You can see that the traceroute fails at the 24.10.211.128 address, which is not in my network. I've called and talked to my ISP about this, but they say everything is setup correctly on their end. I've also setup a packet capture on my router to see if the packets were even getting there in the first place and I'm not seeing anything. I just followed this documentation.
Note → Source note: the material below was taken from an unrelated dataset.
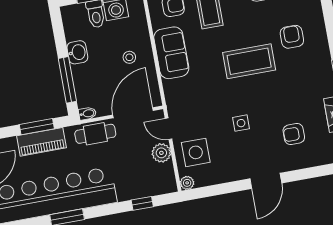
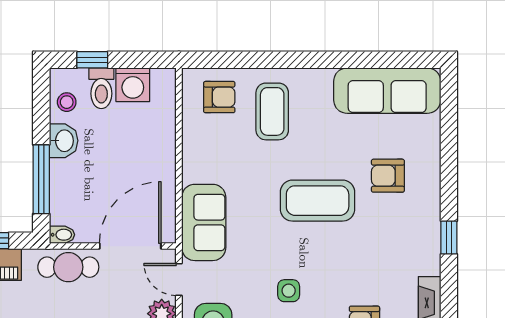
armchair: (292, 37) -> (388, 176), turned -90
sofa: (171, 53) -> (204, 222), moved
stool: (129, 57) -> (67, 102), moved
router#monitor capture buffer BUF size 10240 max-size 9500
router#monitor capture buffer BUF filter access-list BUF-FILTER
router#monitor capture point ip cef POINT all both
The first test I did was with my web server to make sure I setup the capture properly.
router(config)#ip access-list extended BUF-FILTER
router(config-ext-nacl)permit ip host 70.103.123.8 host 75.148.101.26
router(config-ext-nacl)permit ip host 75.148.101.26 host 70.103.123.8
I then started the capture point, ran a ping and traceroute, and then stopped the capture point. I can see several ICMP requests. I've attached the file (router-buf_www.txt). I then changed my access list to my FTP server, cleared the buffer, and reran the same test. When I look at the packet capture I don't see any data, it is completely empty.
A couple things I've noticed but not sure about:
- Sometimes when I ping or traceroute my FTP site the response back is: Reply from 24.10.211.128: Destination host unreachable. instead of Request timed out.
- In the packet capture of the web server I only see echo reply's. Shouldn't I be seeing the echo requests too? Why would I not see these? Is that something to do with the capture buffer and/or point?